Das Culturas Animistas ao Personalismo

23 (artigo - filosofia e psicologia) Das Culturas Animistas ao Personalismo (2600) (bg)1 Hridayananda Dasa Gosvami
(excerto da obra Razão e Divindade)

Animismo, politeísmo, monoteísmo: uma análise do fenômeno da religião no mundo em categorias simples.

Existem dois extremos em nossa cultura, um tendo produzido o outro. Um extremo é simplesmente o fanatismo religioso, que ocorre quando alguém se torna tão entusiasta ou zeloso com relação à sua tradição que não vê validade em outras tradições – o que pode infectar qualquer religião.

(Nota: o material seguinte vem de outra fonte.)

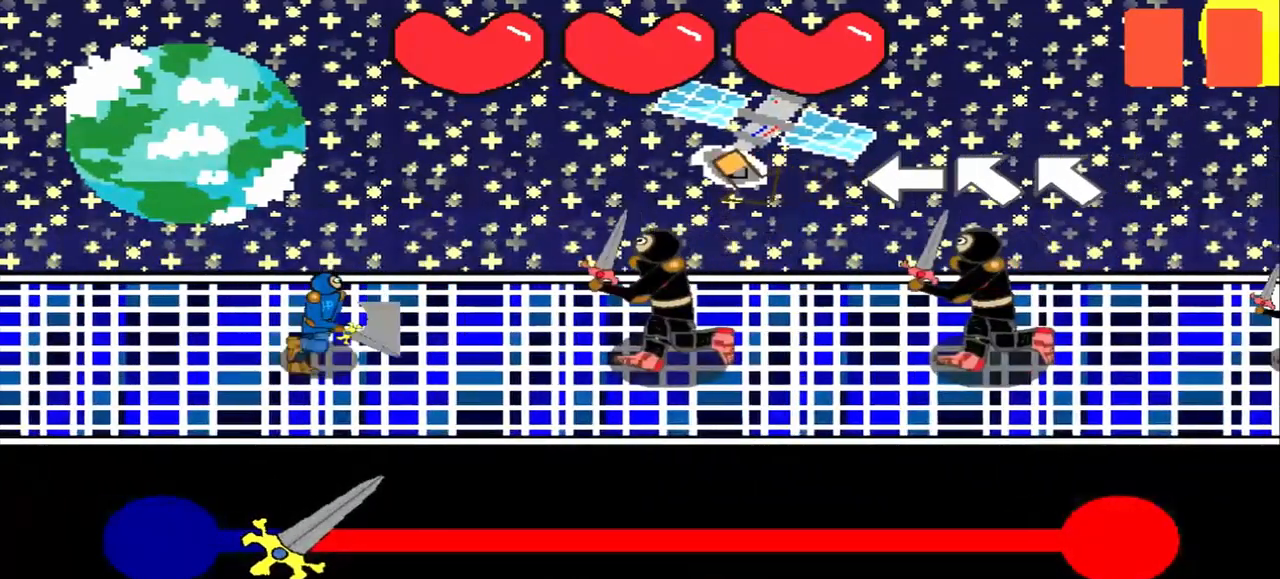
{"buttons": [], "left_stick": "left", "events": [[333, "left_stick", "left"]]}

Então, um extremo é ser fanático e negar ou simplesmente não enxergar validade em outras tradições. O outro extremo reage contra isso. Houve uma época na história após o grande Isaac Newton quando professores universitários na Europa escreviam artigos de grande erudição explicando como identificar corretamente uma bruxa verdadeira, para que não se queimasse a mulher errada. Tais ensaios eram produzidos nas melhores universidades europeias. Não me estenderei em todos esses eventos bizarros, pois sabemos sobre as inquisições, cruzadas, queima de bruxas etc. – a história é um tanto atribulada. Em resposta a isso, existe outro extremismo, igual e oposto, que rejeita qualquer tentativa, até as mais racionais, de colocar diferentes pontos de vista espirituais em uma hierarquia; como se fosse física newtoniana cultural, onde toda ação produz uma reação igual e oposta. Por causa desse fanatismo religioso letal, existe outro extremismo, que eu chamo de ecletismo dogmático: selecionar, montar e fazer sua própria “colagenzinha” de ideias metafísicas, criar seu próprio dharma. Há muitas pessoas por aí que consideram maligno sugerir que pudesse existir uma verdade mais elevada, ou que ela não é igualmente encontrada em toda parte, e que pudesse de fato haver tal coisa como uma gradação de compreensões espirituais em diferentes lugares.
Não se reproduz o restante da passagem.